You can use RL to filter what's important for your AI and what should be ignored. Your AI will learn from his mistakes but it will learn in time and will know what's important for that game and what's not.

Edit2: In a nutshell, RL enables your agent to learn from his experiences, just like we humans learn. We burn once - we avoid touching fire. We get a reward after doing something - we keep on doing it for more reward. The same is for agents using RL.

总以为 2024-11-26 03:14:55

我不知道任何通用策略,但我已经实现了一个带有隐藏动作和不错的人工智能的游戏。

人工智能试图通过查看所有可能的攻击目标并找出这些动作似乎集中在哪个目标来弄清楚人类在做什么。如果可能的话,人工智能会尝试增援,如果无法守住,就会尝试撤离。

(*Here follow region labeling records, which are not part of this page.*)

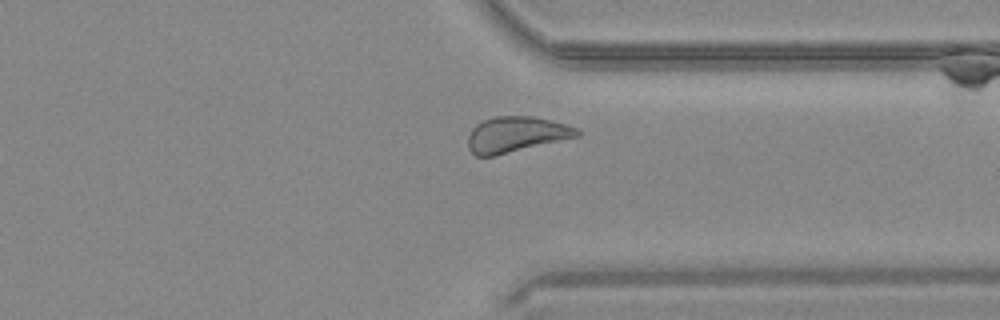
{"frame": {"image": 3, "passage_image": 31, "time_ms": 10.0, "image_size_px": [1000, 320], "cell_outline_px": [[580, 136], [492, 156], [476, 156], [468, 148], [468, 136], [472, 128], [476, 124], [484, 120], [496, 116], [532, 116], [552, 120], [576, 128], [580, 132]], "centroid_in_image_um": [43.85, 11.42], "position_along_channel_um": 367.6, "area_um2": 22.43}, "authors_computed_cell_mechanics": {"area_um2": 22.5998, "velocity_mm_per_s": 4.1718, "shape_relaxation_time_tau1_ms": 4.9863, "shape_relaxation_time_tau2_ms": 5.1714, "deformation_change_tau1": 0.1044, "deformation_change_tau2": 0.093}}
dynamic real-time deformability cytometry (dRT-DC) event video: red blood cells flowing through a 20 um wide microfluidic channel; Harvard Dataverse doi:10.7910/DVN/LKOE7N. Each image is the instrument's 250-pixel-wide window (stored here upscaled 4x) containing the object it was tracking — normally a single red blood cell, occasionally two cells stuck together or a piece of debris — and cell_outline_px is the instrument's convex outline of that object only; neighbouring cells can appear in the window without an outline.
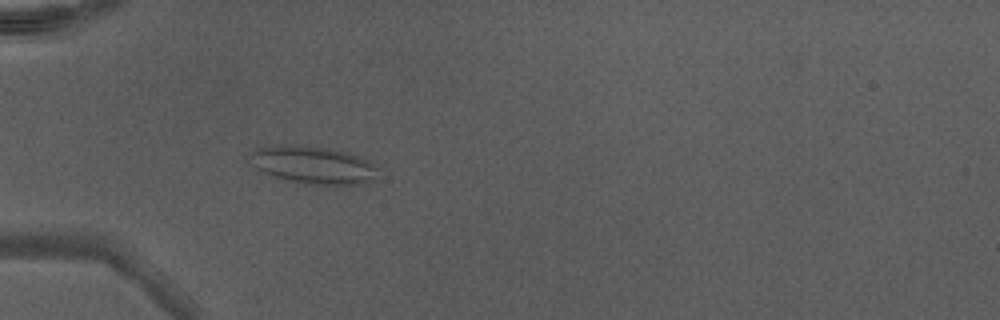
{"species": "Egyptian fruit bat (a non-hibernating species)", "species_latin": "Rousettus aegyptiacus", "temperature_condition": "warm", "stored_images_in_passage": 49, "camera_frame_rate_fps": 3000, "um_per_image_px": 0.085, "animal": {"sex": "male"}, "frame": {"image": 1, "passage_image": 17, "time_ms": 5.333, "image_size_px": [1000, 320], "cell_outline_px": [[380, 180], [364, 184], [304, 184], [284, 180], [264, 172], [256, 168], [248, 156], [256, 148], [292, 144], [304, 144], [332, 148], [348, 152], [368, 160], [376, 164]], "centroid_in_image_um": [26.7, 14.02], "position_along_channel_um": 58.3, "area_um2": 28.73}}
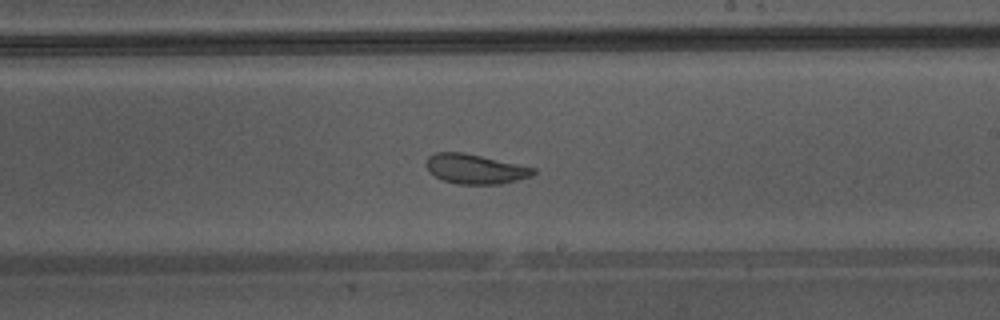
{"frame": {"image": 2, "passage_image": 31, "time_ms": 10.0, "image_size_px": [1000, 320], "cell_outline_px": [[536, 172], [532, 176], [500, 184], [460, 184], [444, 180], [428, 172], [424, 164], [428, 156], [436, 152], [464, 152], [520, 164], [536, 168]], "centroid_in_image_um": [40.38, 14.35], "position_along_channel_um": 248.6, "area_um2": 18.67}}
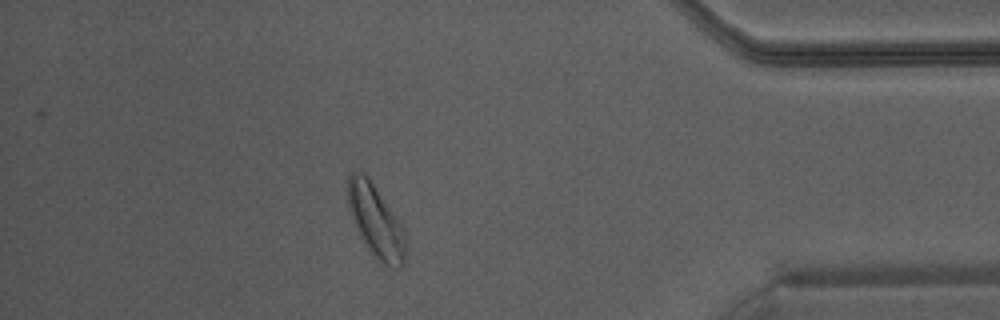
{"frame": {"image": 3, "passage_image": 44, "time_ms": 14.333, "image_size_px": [1000, 320], "cell_outline_px": [[404, 264], [400, 268], [392, 268], [376, 260], [360, 236], [356, 228], [348, 204], [348, 176], [352, 172], [360, 172], [368, 176], [404, 228]], "centroid_in_image_um": [31.94, 18.81], "position_along_channel_um": 403.3, "area_um2": 23.99}, "authors_computed_cell_mechanics": {"area_um2": 23.987, "velocity_mm_per_s": 4.3218, "shape_relaxation_time_tau1_ms": 9.5724, "shape_relaxation_time_tau2_ms": 1.553, "deformation_change_tau1": 0.1744, "deformation_change_tau2": 0.0771}}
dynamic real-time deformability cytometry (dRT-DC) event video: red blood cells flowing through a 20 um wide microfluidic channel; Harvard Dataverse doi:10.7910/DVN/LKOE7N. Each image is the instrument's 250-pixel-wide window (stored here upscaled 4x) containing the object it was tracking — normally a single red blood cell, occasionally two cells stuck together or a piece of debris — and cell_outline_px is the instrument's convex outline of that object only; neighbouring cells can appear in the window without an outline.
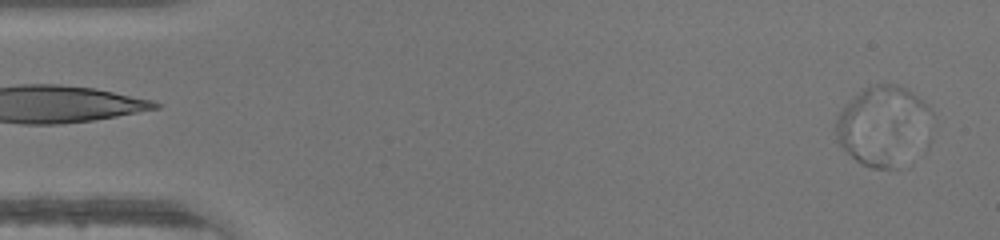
{"species": "human", "species_latin": "Homo sapiens", "temperature_condition": "warm", "stored_images_in_passage": 47, "segment_of_instrument_passage": [1, 2], "camera_frame_rate_fps": 3000, "um_per_image_px": 0.085, "donor": {"sex": "male"}, "frame": {"image": 1, "passage_image": 1, "time_ms": 0.0, "image_size_px": [1000, 240], "cell_outline_px": [[932, 112], [900, 168], [872, 168], [860, 164], [840, 144], [836, 136], [836, 120], [840, 112], [864, 88], [876, 84], [896, 84], [912, 92], [928, 104]], "centroid_in_image_um": [74.96, 10.64], "position_along_channel_um": 10.0, "area_um2": 42.14}}
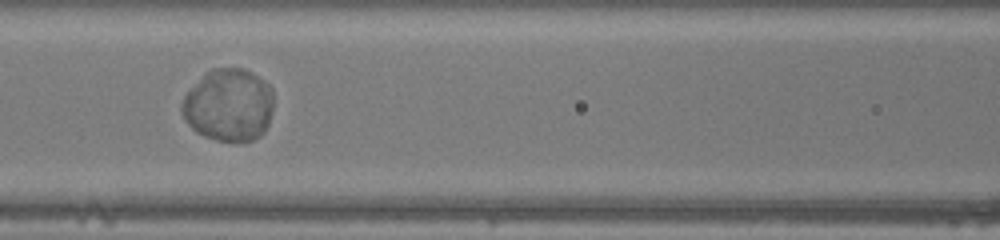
{"frame": {"image": 2, "passage_image": 20, "time_ms": 6.333, "image_size_px": [1000, 240], "cell_outline_px": [[272, 108], [268, 124], [264, 132], [260, 136], [244, 144], [216, 140], [204, 136], [196, 132], [184, 120], [180, 112], [180, 104], [184, 96], [204, 72], [212, 68], [244, 68], [252, 72], [268, 84], [272, 88]], "centroid_in_image_um": [19.41, 8.95], "position_along_channel_um": 147.2, "area_um2": 39.48}}
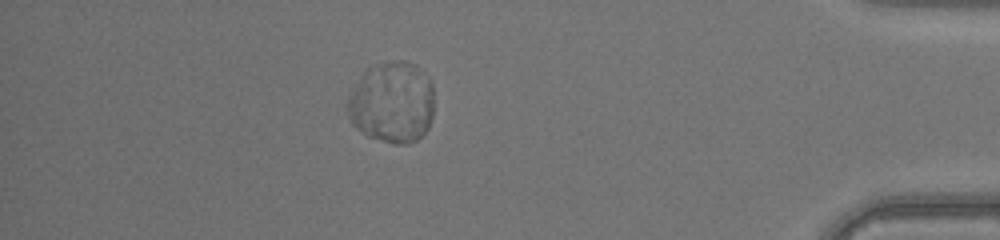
{"frame": {"image": 3, "passage_image": 41, "time_ms": 13.333, "image_size_px": [1000, 240], "cell_outline_px": [[432, 116], [428, 128], [416, 140], [408, 144], [396, 144], [368, 136], [356, 128], [352, 124], [348, 116], [348, 96], [352, 88], [364, 72], [372, 64], [396, 60], [404, 60], [416, 64], [432, 80]], "centroid_in_image_um": [33.32, 8.68], "position_along_channel_um": 401.9, "area_um2": 41.27}}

虽然有时可以通过同时攻击两个目标来诱骗它,但这通常意味着攻击较弱,除非您已经获胜,否则它不会很好地发挥作用。

这已经够难的了,我给的大多数人都无法以同等的价格击败它。

I'm not aware of any general strategies but I have implemented a game with hidden moves and a decent AI.

The AI attempted to figure out what the human was up to by looking at all possible attack targets and figuring out what target the moves seemed to be concentrating on. The AI would try to reinforce if possible or evacuate if it couldn't expect to hold.

While it could sometimes be decoyed by attacking two targets at once this usually meant weak attacks and it didn't work very well unless you were already winning.

It was tough enough most people I gave copies to couldn't beat it at parity.